In the future, we will still have CO₂ credits.
But instead of allowing companies to release CO₂ into the air…
Credits might allow companies to capture CO₂.

*What if carbon goes from pollutant to resource?*

How is this possible? Because CO₂ will not be seen as a pollutant anymore, but rather as a resource.

CO₂ Is a Resource

Humans dislike CO₂ in the air because it causes a greenhouse effect, traps heat, and increases the planet’s temperature.

But plants love it. That’s what photosynthesis is: plants’ use of energy to extract carbon out of thin air so they can use it to build their body.

The bottom molecule is random. In reality, photosynthesis produces sugar, which doesn’t look like that. The idea is that plants combine the carbon from the atmosphere with the hydrogen from water (and oxygen from either), and produce molecules that have all three, emitting O₂ as a byproduct (aka pollutant, originally).

Plants love CO₂ so much that they’ve been extracting it from the air for billions of years, releasing O₂ as a byproduct pollutant, as we saw previously.

SUPPLIED INFORMATION |
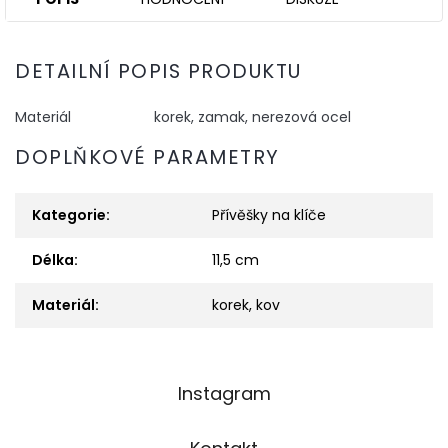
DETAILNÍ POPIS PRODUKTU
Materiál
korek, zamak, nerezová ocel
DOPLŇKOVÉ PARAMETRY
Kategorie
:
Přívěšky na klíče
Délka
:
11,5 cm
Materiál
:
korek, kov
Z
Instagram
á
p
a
---
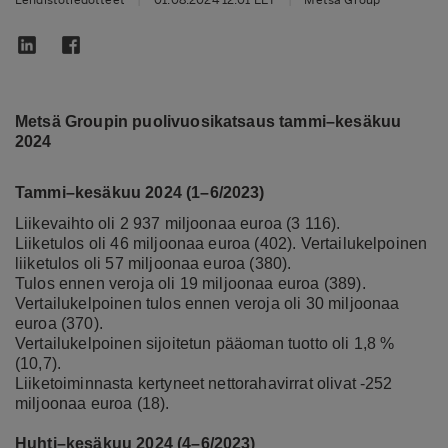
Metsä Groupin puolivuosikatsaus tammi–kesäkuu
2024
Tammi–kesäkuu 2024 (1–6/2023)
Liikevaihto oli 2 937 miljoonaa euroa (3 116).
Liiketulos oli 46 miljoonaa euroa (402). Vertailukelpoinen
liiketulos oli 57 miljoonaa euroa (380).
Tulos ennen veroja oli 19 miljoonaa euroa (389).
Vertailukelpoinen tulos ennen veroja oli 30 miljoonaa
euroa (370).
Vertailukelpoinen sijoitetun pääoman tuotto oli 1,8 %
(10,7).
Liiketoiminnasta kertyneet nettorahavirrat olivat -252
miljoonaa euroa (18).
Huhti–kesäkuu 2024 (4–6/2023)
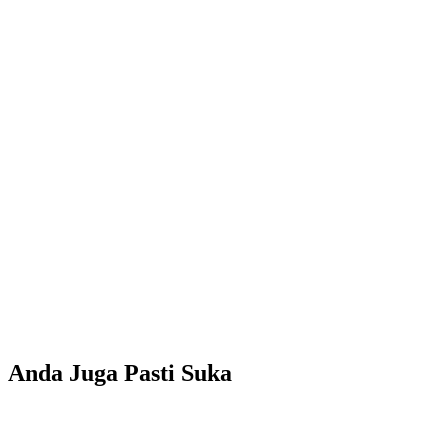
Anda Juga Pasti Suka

TASK GOAL | From the text on carbon dioxide as a resource, extract the portion that begins at the words "In the future, we" and ends after the words "the planet’s temperature.".

RESULT FOR THIS EXERCISE |
In the future, we will still have CO₂ credits.
But instead of allowing companies to release CO₂ into the air…
Credits might allow companies to capture CO₂.

*What if carbon goes from pollutant to resource?*

How is this possible? Because CO₂ will not be seen as a pollutant anymore, but rather as a resource.

CO₂ Is a Resource

Humans dislike CO₂ in the air because it causes a greenhouse effect, traps heat, and increases the planet’s temperature.